Task details: The task calls for every line of the data to be retyped exactly.

Provided material:

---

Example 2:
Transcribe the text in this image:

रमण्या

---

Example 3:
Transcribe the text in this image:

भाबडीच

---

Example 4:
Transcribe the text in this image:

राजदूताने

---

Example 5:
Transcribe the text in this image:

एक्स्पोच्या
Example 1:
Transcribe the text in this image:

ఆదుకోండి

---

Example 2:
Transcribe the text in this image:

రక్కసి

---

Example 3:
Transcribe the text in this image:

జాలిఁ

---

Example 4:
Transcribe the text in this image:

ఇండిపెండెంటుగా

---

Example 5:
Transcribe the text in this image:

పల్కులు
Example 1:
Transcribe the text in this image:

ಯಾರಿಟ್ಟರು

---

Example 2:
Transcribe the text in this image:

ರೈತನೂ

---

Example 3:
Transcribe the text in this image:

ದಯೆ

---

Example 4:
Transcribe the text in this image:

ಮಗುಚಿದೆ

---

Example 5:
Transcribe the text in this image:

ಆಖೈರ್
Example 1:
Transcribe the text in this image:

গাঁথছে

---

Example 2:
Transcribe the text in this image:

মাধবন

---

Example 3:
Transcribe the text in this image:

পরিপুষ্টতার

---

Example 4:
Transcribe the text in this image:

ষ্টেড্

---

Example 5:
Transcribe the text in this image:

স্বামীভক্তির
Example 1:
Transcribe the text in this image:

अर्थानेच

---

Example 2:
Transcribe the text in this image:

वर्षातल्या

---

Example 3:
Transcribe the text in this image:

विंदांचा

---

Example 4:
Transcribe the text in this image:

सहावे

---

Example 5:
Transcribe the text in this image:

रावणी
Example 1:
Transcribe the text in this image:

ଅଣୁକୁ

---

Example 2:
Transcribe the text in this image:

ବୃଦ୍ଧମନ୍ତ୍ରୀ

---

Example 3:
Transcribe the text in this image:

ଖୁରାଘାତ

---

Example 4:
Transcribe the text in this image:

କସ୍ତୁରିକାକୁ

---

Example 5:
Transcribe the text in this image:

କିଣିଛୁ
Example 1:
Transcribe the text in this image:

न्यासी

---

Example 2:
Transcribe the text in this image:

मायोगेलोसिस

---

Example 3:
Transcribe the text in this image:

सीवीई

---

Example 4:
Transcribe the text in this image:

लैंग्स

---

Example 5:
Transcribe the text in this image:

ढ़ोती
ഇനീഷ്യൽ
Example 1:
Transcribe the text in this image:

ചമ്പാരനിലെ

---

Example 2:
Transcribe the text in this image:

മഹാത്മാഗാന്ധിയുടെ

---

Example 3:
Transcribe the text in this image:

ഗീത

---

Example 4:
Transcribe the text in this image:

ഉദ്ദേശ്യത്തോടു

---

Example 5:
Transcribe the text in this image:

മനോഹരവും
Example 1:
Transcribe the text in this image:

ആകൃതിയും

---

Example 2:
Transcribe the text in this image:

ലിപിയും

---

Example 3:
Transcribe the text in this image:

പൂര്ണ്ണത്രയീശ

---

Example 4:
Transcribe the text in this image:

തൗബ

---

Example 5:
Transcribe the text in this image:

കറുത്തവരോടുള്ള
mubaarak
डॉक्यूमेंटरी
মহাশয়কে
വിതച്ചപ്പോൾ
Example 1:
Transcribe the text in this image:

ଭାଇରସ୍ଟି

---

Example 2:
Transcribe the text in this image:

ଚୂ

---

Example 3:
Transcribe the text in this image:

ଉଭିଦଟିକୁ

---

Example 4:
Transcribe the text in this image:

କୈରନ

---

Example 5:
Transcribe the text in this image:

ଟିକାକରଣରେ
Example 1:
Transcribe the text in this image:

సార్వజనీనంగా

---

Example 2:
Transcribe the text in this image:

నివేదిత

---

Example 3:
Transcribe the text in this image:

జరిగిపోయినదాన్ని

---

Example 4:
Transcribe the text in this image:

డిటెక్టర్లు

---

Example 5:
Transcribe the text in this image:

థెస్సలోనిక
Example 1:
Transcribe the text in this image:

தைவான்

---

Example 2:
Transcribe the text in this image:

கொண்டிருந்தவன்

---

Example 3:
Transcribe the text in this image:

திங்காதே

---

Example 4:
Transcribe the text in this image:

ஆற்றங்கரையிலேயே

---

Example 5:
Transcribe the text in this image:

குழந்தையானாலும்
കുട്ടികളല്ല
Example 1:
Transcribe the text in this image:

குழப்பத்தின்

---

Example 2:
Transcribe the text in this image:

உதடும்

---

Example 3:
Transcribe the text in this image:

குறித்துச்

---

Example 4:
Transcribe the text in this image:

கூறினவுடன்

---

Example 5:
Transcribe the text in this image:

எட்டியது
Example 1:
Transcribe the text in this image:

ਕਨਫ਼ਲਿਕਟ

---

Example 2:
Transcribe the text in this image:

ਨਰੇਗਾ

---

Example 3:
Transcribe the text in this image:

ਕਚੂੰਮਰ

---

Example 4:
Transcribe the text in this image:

Completed exercise:
---

Example 2:
Transcribe the text in this image:

रमण्या

---

Example 3:
Transcribe the text in this image:

भाबडीच

---

Example 4:
Transcribe the text in this image:

राजदूताने

---

Example 5:
Transcribe the text in this image:

एक्स्पोच्या
Example 1:
Transcribe the text in this image:

ఆదుకోండి

---

Example 2:
Transcribe the text in this image:

రక్కసి

---

Example 3:
Transcribe the text in this image:

జాలిఁ

---

Example 4:
Transcribe the text in this image:

ఇండిపెండెంటుగా

---

Example 5:
Transcribe the text in this image:

పల్కులు
Example 1:
Transcribe the text in this image:

ಯಾರಿಟ್ಟರು

---

Example 2:
Transcribe the text in this image:

ರೈತನೂ

---

Example 3:
Transcribe the text in this image:

ದಯೆ

---

Example 4:
Transcribe the text in this image:

ಮಗುಚಿದೆ

---

Example 5:
Transcribe the text in this image:

ಆಖೈರ್
Example 1:
Transcribe the text in this image:

গাঁথছে

---

Example 2:
Transcribe the text in this image:

মাধবন

---

Example 3:
Transcribe the text in this image:

পরিপুষ্টতার

---

Example 4:
Transcribe the text in this image:

ষ্টেড্

---

Example 5:
Transcribe the text in this image:

স্বামীভক্তির
Example 1:
Transcribe the text in this image:

अर्थानेच

---

Example 2:
Transcribe the text in this image:

वर्षातल्या

---

Example 3:
Transcribe the text in this image:

विंदांचा

---

Example 4:
Transcribe the text in this image:

सहावे

---

Example 5:
Transcribe the text in this image:

रावणी
Example 1:
Transcribe the text in this image:

ଅଣୁକୁ

---

Example 2:
Transcribe the text in this image:

ବୃଦ୍ଧମନ୍ତ୍ରୀ

---

Example 3:
Transcribe the text in this image:

ଖୁରାଘାତ

---

Example 4:
Transcribe the text in this image:

କସ୍ତୁରିକାକୁ

---

Example 5:
Transcribe the text in this image:

କିଣିଛୁ
Example 1:
Transcribe the text in this image:

न्यासी

---

Example 2:
Transcribe the text in this image:

मायोगेलोसिस

---

Example 3:
Transcribe the text in this image:

सीवीई

---

Example 4:
Transcribe the text in this image:

लैंग्स

---

Example 5:
Transcribe the text in this image:

ढ़ोती
ഇനീഷ്യൽ
Example 1:
Transcribe the text in this image:

ചമ്പാരനിലെ

---

Example 2:
Transcribe the text in this image:

മഹാത്മാഗാന്ധിയുടെ

---

Example 3:
Transcribe the text in this image:

ഗീത

---

Example 4:
Transcribe the text in this image:

ഉദ്ദേശ്യത്തോടു

---

Example 5:
Transcribe the text in this image:

മനോഹരവും
Example 1:
Transcribe the text in this image:

ആകൃതിയും

---

Example 2:
Transcribe the text in this image:

ലിപിയും

---

Example 3:
Transcribe the text in this image:

പൂര്ണ്ണത്രയീശ

---

Example 4:
Transcribe the text in this image:

തൗബ

---

Example 5:
Transcribe the text in this image:

കറുത്തവരോടുള്ള
mubaarak
डॉक्यूमेंटरी
মহাশয়কে
വിതച്ചപ്പോൾ
Example 1:
Transcribe the text in this image:

ଭାଇରସ୍ଟି

---

Example 2:
Transcribe the text in this image:

ଚୂ

---

Example 3:
Transcribe the text in this image:

ଉଭିଦଟିକୁ

---

Example 4:
Transcribe the text in this image:

କୈରନ

---

Example 5:
Transcribe the text in this image:

ଟିକାକରଣରେ
Example 1:
Transcribe the text in this image:

సార్వజనీనంగా

---

Example 2:
Transcribe the text in this image:

నివేదిత

---

Example 3:
Transcribe the text in this image:

జరిగిపోయినదాన్ని

---

Example 4:
Transcribe the text in this image:

డిటెక్టర్లు

---

Example 5:
Transcribe the text in this image:

థెస్సలోనిక
Example 1:
Transcribe the text in this image:

தைவான்

---

Example 2:
Transcribe the text in this image:

கொண்டிருந்தவன்

---

Example 3:
Transcribe the text in this image:

திங்காதே

---

Example 4:
Transcribe the text in this image:

ஆற்றங்கரையிலேயே

---

Example 5:
Transcribe the text in this image:

குழந்தையானாலும்
കുട്ടികളല്ല
Example 1:
Transcribe the text in this image:

குழப்பத்தின்

---

Example 2:
Transcribe the text in this image:

உதடும்

---

Example 3:
Transcribe the text in this image:

குறித்துச்

---

Example 4:
Transcribe the text in this image:

கூறினவுடன்

---

Example 5:
Transcribe the text in this image:

எட்டியது
Example 1:
Transcribe the text in this image:

ਕਨਫ਼ਲਿਕਟ

---

Example 2:
Transcribe the text in this image:

ਨਰੇਗਾ

---

Example 3:
Transcribe the text in this image:

ਕਚੂੰਮਰ

---

Example 4:
Transcribe the text in this image:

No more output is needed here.